Ketiga anak perempuan Mbok Sinah, Suni, Suti, dan Tumi sudah pergi untuk mencari makanan ternak, mencuci pakaian di sungai, dan mencari daun jati untuk dijual keesok harinya. Mbok Sinah dan Pak Karno juga penjual arang dan daun jati.
"Wah, jauh juga, ya, Mbok kalau berjualan ke kota?" tanyaku.
Simbok menjawab, "Ya, iya, Ning, harus menempuh jarak 15 sampai 17
kilometer sambil memikul arang atau menggendong daun jati yang berat."
Pagi itu kami sarapan singkong rebus Pak Karmo dan Mbok Sinah.
Mereka minum kopi kental, sementara kami cukup minum air putih karena
 aku, Sekar, dan ketiga anak Pak Karmo tidak terbiasa minum kopi.
Selesai sarapan aku membantu Tumi mengatur daun jati membentuk lingkaran, menyusunnya dari yang terbesar sampai terkecil. Kutaksir semua daun jati itu beratnya ada 25 kg, digendong di punggung dan diikat dengan selendang. Mereka menempuh jarak belasan kilometer dengan beban seberat itu, benar-benar wanita yang tangguh.

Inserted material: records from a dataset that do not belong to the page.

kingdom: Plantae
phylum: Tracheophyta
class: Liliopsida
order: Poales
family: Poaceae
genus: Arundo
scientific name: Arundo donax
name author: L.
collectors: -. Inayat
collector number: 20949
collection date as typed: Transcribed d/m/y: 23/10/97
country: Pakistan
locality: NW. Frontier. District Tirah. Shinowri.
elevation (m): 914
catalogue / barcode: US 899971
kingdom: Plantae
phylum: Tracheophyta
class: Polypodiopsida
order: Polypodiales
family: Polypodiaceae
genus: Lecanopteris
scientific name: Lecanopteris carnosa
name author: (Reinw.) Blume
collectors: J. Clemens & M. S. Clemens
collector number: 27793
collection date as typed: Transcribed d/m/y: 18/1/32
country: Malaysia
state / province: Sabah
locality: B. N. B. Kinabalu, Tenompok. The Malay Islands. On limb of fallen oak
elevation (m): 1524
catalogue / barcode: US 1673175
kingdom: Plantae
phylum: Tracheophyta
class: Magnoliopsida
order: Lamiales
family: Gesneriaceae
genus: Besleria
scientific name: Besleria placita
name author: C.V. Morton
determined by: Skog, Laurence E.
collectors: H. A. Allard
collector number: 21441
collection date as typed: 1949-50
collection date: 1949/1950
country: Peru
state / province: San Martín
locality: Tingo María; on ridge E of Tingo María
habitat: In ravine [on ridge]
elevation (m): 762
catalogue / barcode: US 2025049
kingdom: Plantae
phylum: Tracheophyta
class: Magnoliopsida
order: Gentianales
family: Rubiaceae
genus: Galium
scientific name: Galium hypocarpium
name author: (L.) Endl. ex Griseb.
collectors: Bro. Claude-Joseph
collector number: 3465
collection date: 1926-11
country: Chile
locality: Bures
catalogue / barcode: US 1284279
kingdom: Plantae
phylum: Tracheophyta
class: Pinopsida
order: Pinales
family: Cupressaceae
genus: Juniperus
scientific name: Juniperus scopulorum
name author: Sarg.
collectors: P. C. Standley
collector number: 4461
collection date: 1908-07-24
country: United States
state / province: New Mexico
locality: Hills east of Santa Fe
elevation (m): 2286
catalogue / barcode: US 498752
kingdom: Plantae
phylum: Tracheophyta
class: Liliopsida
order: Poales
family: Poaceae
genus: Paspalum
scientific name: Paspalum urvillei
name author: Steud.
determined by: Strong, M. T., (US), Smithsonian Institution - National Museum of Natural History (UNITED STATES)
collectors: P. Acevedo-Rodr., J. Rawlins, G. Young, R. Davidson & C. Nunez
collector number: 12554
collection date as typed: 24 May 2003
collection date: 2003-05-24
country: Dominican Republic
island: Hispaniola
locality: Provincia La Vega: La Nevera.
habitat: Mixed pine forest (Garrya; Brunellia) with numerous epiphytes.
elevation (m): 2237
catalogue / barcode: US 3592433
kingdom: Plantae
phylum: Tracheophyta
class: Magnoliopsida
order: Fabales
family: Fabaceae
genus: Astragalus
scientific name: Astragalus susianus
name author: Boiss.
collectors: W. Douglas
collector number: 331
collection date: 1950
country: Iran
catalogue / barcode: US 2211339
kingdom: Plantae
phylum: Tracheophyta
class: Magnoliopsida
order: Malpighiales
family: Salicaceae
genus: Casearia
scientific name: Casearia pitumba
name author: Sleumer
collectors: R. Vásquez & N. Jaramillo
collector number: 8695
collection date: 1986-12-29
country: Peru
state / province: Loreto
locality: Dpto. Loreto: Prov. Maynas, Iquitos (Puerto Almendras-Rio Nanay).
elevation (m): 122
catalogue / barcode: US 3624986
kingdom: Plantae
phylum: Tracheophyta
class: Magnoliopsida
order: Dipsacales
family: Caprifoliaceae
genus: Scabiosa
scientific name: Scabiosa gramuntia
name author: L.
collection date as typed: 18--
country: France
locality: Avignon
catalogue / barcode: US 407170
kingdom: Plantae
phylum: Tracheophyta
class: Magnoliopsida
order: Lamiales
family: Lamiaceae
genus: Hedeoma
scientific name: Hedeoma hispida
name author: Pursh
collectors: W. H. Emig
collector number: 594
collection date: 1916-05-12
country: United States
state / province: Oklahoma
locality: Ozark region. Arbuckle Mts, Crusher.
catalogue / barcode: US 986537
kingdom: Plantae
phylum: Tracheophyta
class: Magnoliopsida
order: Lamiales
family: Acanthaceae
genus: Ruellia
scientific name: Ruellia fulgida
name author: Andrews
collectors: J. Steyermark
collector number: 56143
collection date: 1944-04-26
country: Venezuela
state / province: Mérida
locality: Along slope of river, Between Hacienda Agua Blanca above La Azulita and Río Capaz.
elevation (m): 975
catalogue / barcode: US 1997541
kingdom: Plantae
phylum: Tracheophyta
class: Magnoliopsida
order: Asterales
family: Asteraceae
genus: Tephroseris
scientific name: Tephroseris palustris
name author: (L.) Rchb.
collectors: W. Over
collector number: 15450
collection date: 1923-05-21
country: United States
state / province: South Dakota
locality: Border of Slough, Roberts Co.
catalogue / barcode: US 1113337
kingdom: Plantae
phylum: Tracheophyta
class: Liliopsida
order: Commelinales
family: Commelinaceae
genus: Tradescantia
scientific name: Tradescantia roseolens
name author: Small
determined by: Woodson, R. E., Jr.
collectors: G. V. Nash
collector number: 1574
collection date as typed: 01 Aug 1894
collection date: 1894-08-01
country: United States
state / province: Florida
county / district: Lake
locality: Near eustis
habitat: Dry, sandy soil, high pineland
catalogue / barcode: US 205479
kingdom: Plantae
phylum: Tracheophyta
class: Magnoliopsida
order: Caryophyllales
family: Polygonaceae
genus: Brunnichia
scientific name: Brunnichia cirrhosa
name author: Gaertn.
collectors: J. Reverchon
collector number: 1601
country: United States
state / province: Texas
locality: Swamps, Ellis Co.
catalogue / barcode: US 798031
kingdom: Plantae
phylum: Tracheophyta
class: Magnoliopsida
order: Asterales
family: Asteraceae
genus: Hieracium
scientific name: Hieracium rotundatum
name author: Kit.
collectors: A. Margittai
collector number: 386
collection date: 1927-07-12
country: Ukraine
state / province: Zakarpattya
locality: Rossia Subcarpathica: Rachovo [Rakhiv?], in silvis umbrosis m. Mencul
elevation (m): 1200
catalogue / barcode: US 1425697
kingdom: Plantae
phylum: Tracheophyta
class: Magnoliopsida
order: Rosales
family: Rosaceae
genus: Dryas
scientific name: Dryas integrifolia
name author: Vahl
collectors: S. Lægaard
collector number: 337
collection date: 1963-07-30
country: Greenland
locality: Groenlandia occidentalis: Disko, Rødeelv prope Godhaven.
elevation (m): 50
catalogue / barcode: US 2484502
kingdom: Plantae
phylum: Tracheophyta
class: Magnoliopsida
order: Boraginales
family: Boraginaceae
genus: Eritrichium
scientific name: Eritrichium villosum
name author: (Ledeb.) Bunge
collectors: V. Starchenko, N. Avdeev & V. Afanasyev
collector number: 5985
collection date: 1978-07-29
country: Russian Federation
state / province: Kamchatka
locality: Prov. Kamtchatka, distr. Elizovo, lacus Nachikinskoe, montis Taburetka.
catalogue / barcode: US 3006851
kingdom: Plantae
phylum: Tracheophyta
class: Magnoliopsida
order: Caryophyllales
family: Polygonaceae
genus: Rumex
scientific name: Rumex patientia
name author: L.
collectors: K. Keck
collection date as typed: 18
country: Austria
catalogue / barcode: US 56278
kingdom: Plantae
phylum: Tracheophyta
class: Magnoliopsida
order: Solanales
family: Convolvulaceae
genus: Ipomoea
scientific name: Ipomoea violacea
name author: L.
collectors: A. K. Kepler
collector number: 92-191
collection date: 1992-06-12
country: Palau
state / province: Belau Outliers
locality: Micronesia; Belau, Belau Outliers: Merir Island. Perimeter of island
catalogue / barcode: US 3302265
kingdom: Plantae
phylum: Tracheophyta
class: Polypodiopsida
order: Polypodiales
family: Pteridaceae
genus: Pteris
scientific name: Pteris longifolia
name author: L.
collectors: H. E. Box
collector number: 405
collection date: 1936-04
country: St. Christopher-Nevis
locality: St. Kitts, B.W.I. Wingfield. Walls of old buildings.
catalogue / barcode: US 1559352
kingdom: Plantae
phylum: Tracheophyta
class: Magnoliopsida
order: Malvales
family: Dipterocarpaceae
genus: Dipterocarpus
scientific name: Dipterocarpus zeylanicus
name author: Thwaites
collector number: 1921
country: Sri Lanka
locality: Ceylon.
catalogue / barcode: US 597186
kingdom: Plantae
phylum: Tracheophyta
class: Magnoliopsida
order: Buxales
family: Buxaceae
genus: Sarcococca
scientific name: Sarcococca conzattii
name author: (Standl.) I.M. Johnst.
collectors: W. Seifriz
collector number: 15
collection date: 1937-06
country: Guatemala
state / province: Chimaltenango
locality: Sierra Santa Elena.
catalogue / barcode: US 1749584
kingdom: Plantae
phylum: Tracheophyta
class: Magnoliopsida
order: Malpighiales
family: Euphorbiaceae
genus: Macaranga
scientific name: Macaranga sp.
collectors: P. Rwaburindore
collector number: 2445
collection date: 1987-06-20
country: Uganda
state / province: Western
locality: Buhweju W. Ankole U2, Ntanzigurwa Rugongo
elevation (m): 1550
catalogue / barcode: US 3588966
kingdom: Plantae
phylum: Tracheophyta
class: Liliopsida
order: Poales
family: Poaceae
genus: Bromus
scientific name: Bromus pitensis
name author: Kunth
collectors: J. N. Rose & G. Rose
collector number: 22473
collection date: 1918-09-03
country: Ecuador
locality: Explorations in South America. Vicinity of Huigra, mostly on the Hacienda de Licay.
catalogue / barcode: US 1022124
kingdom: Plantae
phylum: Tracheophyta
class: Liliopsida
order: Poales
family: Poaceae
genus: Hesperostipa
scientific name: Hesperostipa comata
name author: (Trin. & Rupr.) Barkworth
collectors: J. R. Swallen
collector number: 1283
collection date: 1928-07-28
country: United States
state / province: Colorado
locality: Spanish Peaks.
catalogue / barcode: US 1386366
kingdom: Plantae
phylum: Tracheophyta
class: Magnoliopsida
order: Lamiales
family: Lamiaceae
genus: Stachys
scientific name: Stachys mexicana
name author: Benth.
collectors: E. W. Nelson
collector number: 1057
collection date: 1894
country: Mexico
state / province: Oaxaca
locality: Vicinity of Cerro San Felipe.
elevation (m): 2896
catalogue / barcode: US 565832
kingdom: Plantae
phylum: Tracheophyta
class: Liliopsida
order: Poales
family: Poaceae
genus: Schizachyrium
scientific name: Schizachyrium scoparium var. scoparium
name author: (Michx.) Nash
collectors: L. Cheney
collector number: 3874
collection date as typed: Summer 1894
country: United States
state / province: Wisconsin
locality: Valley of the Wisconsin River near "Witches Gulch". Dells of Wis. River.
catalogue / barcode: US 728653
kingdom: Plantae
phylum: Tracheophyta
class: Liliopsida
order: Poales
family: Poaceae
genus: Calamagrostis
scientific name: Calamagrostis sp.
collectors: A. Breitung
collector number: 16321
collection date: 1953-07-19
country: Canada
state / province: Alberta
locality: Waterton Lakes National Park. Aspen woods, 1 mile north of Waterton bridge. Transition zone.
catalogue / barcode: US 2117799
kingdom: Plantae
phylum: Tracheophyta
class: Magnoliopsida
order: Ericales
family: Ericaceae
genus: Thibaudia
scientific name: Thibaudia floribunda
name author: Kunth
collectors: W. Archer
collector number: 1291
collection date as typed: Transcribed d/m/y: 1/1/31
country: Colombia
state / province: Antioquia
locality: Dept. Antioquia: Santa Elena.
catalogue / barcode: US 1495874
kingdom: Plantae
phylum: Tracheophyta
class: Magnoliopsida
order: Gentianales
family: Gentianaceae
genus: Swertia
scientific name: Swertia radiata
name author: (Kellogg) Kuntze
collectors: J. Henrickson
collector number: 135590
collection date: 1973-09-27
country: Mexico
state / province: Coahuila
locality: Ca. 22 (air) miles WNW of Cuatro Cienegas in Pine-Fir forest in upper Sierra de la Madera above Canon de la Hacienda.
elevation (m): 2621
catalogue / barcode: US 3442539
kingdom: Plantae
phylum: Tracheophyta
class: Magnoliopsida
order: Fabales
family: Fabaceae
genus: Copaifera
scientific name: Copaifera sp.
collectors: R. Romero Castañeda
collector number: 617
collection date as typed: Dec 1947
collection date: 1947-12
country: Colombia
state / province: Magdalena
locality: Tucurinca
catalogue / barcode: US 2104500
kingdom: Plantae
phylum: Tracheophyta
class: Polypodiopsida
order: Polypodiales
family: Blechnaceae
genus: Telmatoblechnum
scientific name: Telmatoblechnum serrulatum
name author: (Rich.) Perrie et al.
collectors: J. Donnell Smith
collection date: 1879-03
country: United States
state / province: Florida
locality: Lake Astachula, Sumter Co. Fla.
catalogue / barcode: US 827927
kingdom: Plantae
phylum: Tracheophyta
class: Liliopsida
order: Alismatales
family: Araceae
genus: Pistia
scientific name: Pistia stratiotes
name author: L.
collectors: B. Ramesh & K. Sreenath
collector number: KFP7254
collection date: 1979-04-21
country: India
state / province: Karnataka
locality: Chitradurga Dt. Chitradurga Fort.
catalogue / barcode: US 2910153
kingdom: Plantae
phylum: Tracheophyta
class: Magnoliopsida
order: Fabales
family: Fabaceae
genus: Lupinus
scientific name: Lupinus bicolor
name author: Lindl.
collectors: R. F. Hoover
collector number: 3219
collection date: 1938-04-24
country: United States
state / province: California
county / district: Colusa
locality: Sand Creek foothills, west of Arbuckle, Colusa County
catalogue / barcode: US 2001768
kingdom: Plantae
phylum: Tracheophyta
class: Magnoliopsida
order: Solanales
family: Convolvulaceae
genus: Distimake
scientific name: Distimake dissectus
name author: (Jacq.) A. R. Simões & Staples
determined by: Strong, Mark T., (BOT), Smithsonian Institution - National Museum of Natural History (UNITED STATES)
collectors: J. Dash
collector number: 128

Seperti itulah potret kehidupan masyarakat desa yang tinggalnya jauh dari pusat kota. Siang itu aku dan Sekar membantu mengerjakan pekerjaan rumah. Kami juga bercerita bahwa tujuan kami adalah membantu masyarakat desa untuk beberapa bulan sebelum kami dikirim ke sebuah padepokan lain yang membutuhkan tenaga dan bantuan kami.
Dari Mbok Sinah aku tahu banyak tentang kehidupan desa sekitar Klopo Duwur. Lurahnya bijaksana dan melindungi, juga selalu memperjuangkan kepentingan dan kesejahteraan rakyat. Itulah sebabnya Pak Lurah Kiran dicintai dan dipercaya oleh rakyatnya.
 Rasa hormat dan santun itu sama sekali tidak dipaksakan, dan itu berasal dari cinta dan penghormatan karena pemimpinnya mampu menjadi teladan rakyat.